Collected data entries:
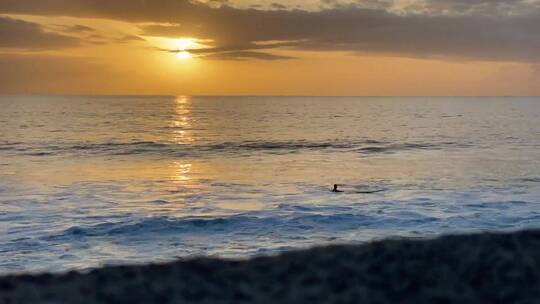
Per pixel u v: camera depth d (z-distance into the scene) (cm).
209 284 671
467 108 18412
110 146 5538
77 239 1911
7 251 1753
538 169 3903
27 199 2702
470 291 641
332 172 3822
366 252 762
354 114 13375
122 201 2675
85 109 14662
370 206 2500
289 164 4312
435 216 2258
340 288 652
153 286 666
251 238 1930
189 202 2662
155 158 4709
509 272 684
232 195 2872
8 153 4978
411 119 11212
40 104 18300
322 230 2042
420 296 630
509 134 7425
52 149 5278
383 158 4747
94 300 633
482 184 3222
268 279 682
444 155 4969
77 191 2973
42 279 704
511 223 2127
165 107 16900
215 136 6775
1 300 630
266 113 13600
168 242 1886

Exercise directions:
Please reproduce, word for word, every line from the first line of the records above through the line containing "153 286 666", and leave out the pictures.

Answer space:
Per pixel u v: camera depth d (z-distance into the scene) (cm).
209 284 671
467 108 18412
110 146 5538
77 239 1911
7 251 1753
538 169 3903
27 199 2702
470 291 641
332 172 3822
366 252 762
354 114 13375
122 201 2675
85 109 14662
370 206 2500
289 164 4312
435 216 2258
340 288 652
153 286 666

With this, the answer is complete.